Também se inspirando na ideia materna popularizada no novo oriente, a marca Berhasm desenvolveu a coleção chamada “Mãe do Tecno”. Nela, o coletivo formado desde 2018 por jovens artistas da Rússia, Ucrânia e Geórgia aderiu jaquetas de couro em vinil, símbolos têxteis da Geórgia, bem como vestidos com a estampa da bandeira do país. Também foi apresentado roupas oversized combinadas com lenço babushka, que é a chave que liga ao tema desta coleção. Idealizada por Beso Turazashvili, a marca usa sua voz e prestígio na noite moscovita para se manifestar contra a opressão política e sexual na Rússia e Ucrânia, onde acontecem constantes violências contra a comunidade LGBTQIA+.
Desde que a Ucrânia se tornou um país controlado pela extrema direita nacionalista, houveram processos de descomunizacão que promoviam a retirada de símbolos do partido bolchevique e a proibição da “promoção comunista”. Nesse contexto, quem se posicionou contra esses movimentos foi a estilista Yulia Yefintchuk. Nascida na Ucrânia, Yulia é uma das poucas criadoras que homenageia abertamente a era soviética. Em entrevista ao FFW, Yulia conta que cresceu durante a Perestroika e os símbolos soviéticos faziam parte do seu cotidiano. Desta forma, a arte comunista é o que guia ela: “sou interessada em explorar o passado, analisando e procurando por respostas na moda e arte. É importante trazer informação com as roupas. Toda coleção é carregada com um significado semântico”, comenta.
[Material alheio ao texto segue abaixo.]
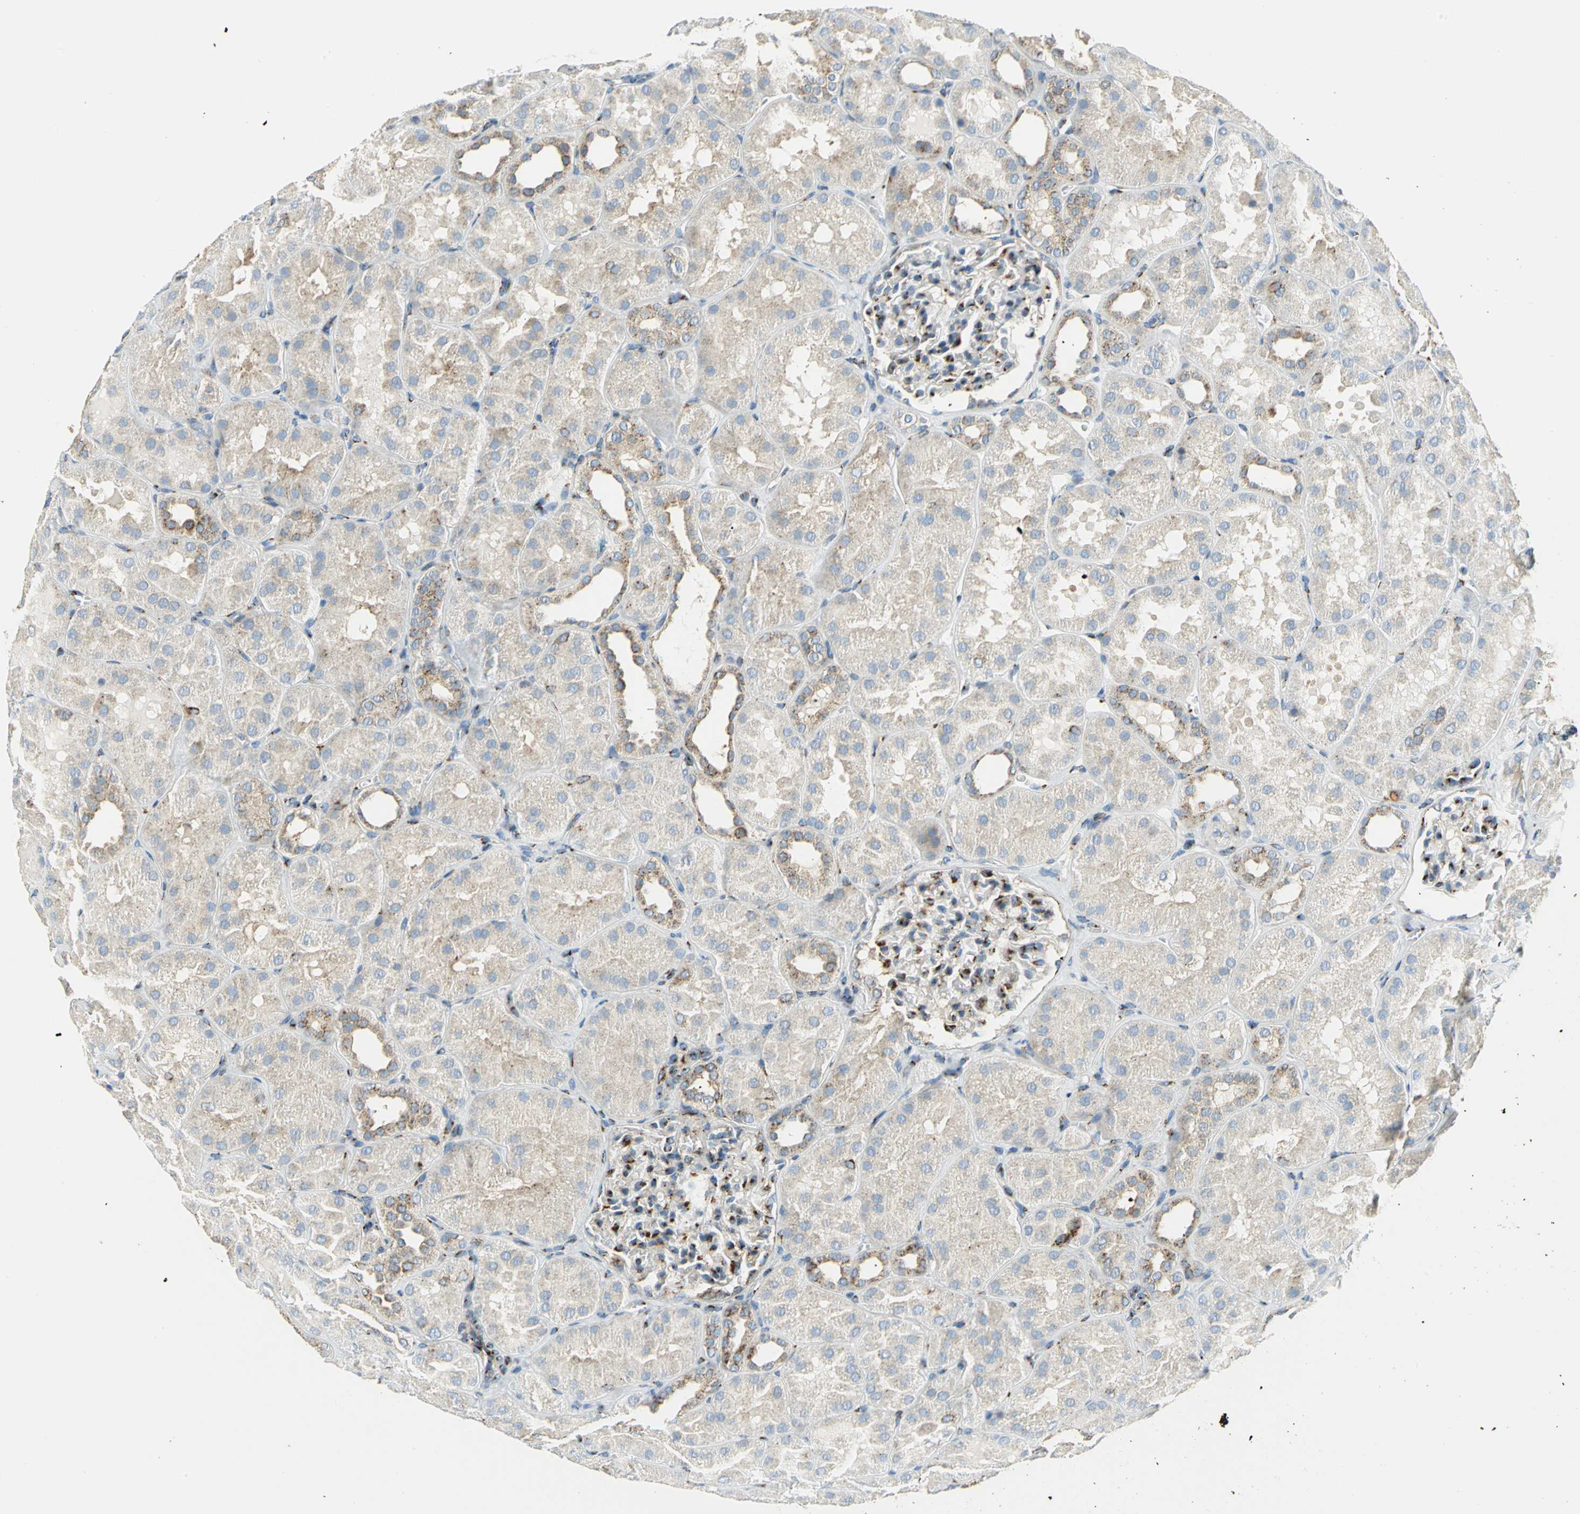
{"staining": {"intensity": "strong", "quantity": "<25%", "location": "cytoplasmic/membranous"}, "tissue": "kidney", "cell_type": "Cells in glomeruli", "image_type": "normal", "snomed": [{"axis": "morphology", "description": "Normal tissue, NOS"}, {"axis": "topography", "description": "Kidney"}], "caption": "A medium amount of strong cytoplasmic/membranous positivity is appreciated in about <25% of cells in glomeruli in normal kidney.", "gene": "GPR3", "patient": {"sex": "male", "age": 28}}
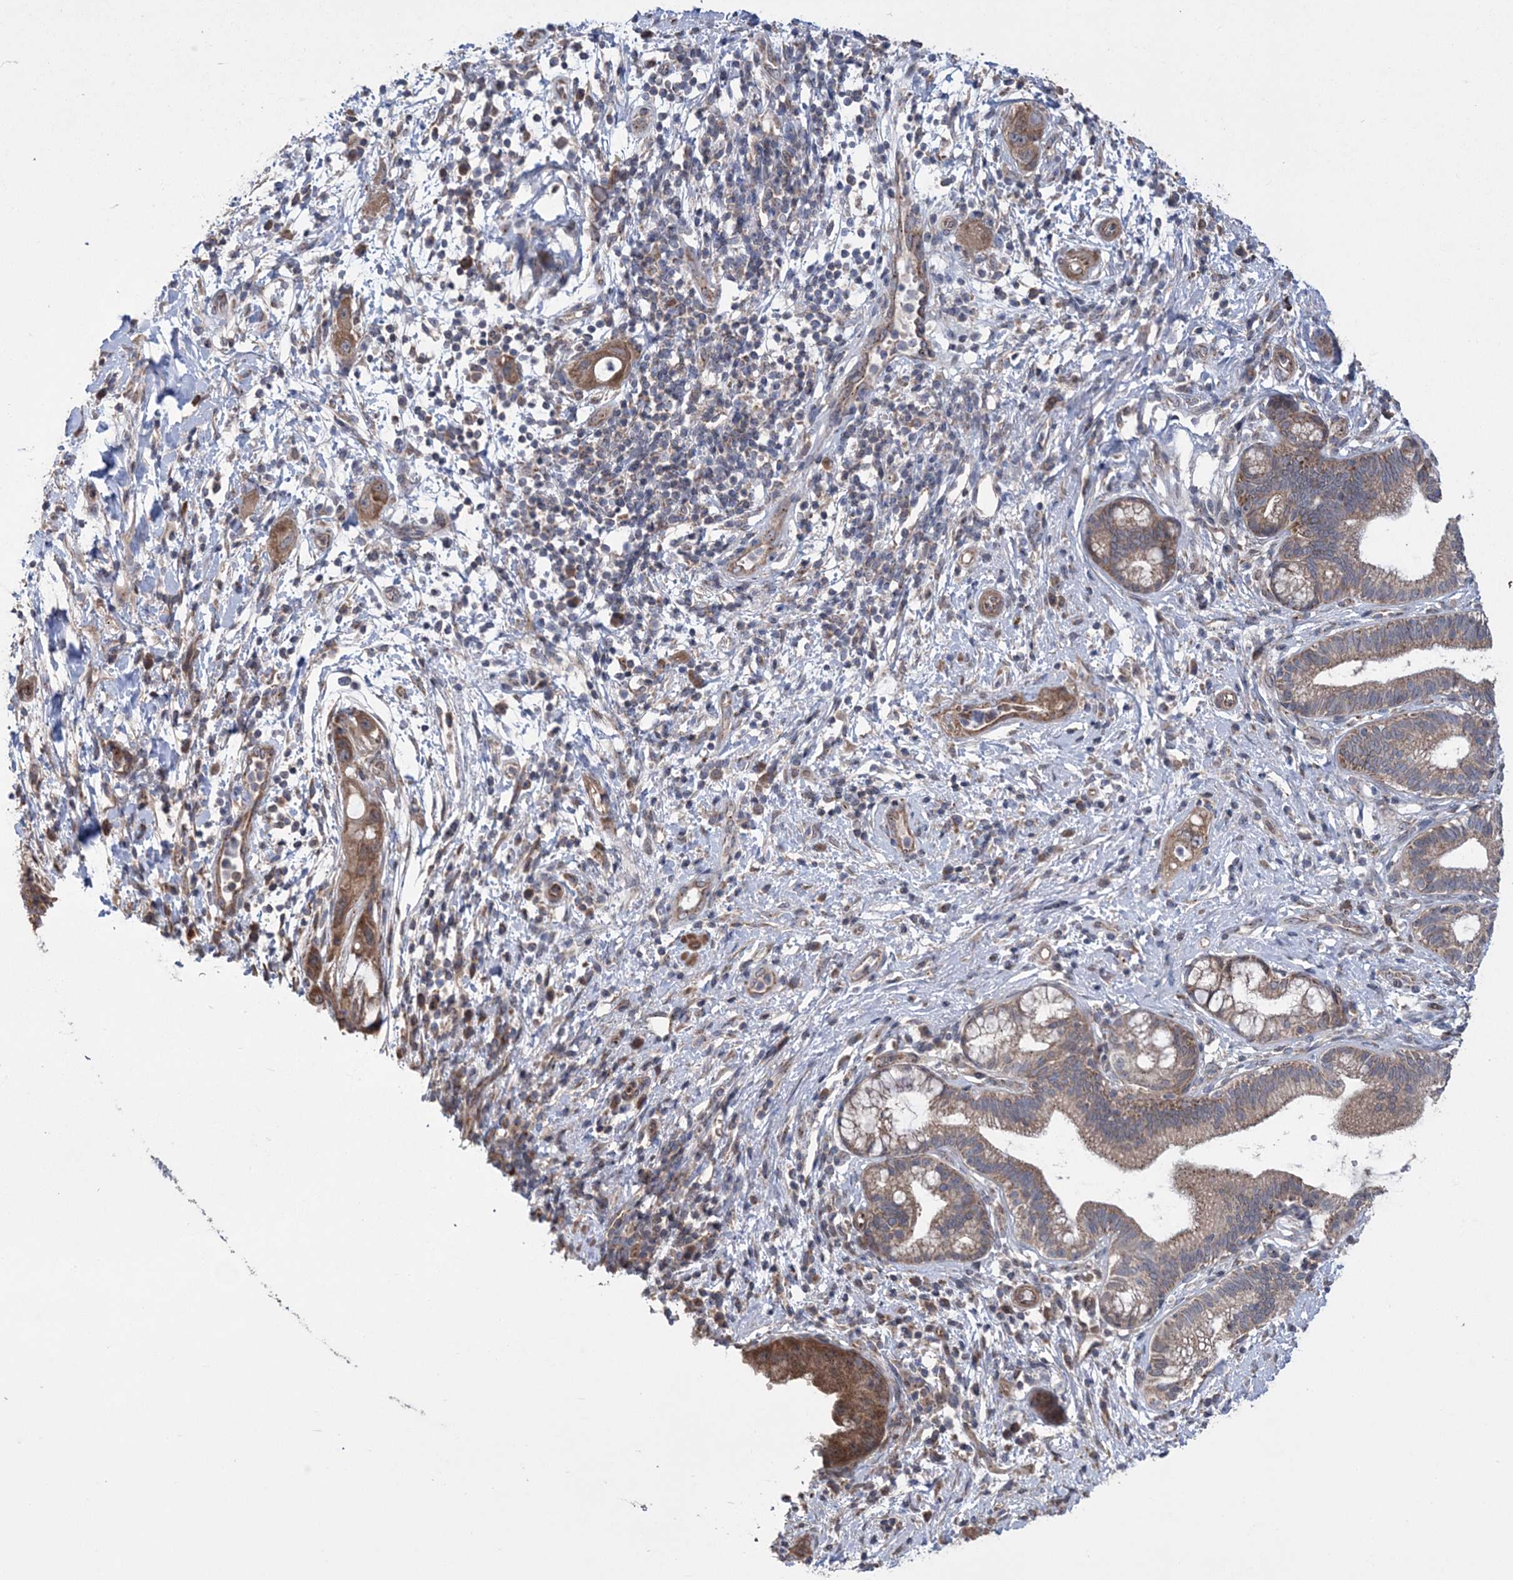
{"staining": {"intensity": "moderate", "quantity": ">75%", "location": "cytoplasmic/membranous"}, "tissue": "pancreatic cancer", "cell_type": "Tumor cells", "image_type": "cancer", "snomed": [{"axis": "morphology", "description": "Adenocarcinoma, NOS"}, {"axis": "topography", "description": "Pancreas"}], "caption": "A micrograph showing moderate cytoplasmic/membranous staining in about >75% of tumor cells in pancreatic cancer (adenocarcinoma), as visualized by brown immunohistochemical staining.", "gene": "MTRF1L", "patient": {"sex": "female", "age": 73}}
No Brasil também chegaram as influências do novo oriente. Na segunda coleção apresentada no São Paulo Fashion Week (N51), a Freiheit de Marcio Mota se inspirou no construtivismo russo desenvolvido na década de 1920. As letras cirílicas que traziam o astral punk e a influência artística soviética foram impressas nos figurinos funcionais da marca. Além de Freiheit, a Class é outra marca de streetwear que apresenta influências pós-soviéticas. Original de Santo André, no ABC Paulista, a marca surgiu em 2014 pelas mãos de Eric Cesar e Rafaela Sayuri. Bebendo na fonte de Gosha Rubchinskiy, Class apresenta roupas que flertam entre o streetwear e o sportswear, com peças oversized e uma acidez irônica ao tema da peça. Assim como os artistas do leste europeu, a Class volta seu olhar para a perspectiva da periferia e usa sua voz para falar pelas roupas.
Nem tudo é foice e martelo
Nem todas as marcas inspiradas ou ditas pós-soviéticas fazem o uso da foice e martelo para contar sua história. Algumas marcas utilizam de criações e inspirações culturais que hoje são intrínsecas à cultura russa. Ainda que existam aqueles que homenageiam as imagens e símbolos do passado comunista da Rússia, também existem aqueles que vêem problemas nisso. As críticas apontam o estilo como negativo por vangloriar símbolos da União Soviética sem fazer uma crítica aos defeitos do regimento da época. Também foi alegado que a produção das peças por marcas europeias como Burberry e Gucci, que abordam o estilo pós soviete, se trata de apropriação cultural. O problema, apontado pelos críticos, era que a cultura eslava era resumida em roupas oversized, alfabeto russo e símbolos comunistas. Entretanto, a defesa dos criadores de moda é que eles são até hoje moradores das ex-repúblicas unidas levando sua assinatura pelo mundo. A visão deles é construir de forma irônica a visão ocidental sobre a cultura soviética no streetwear, que considera a moda eslava exótica comparada com à europeia.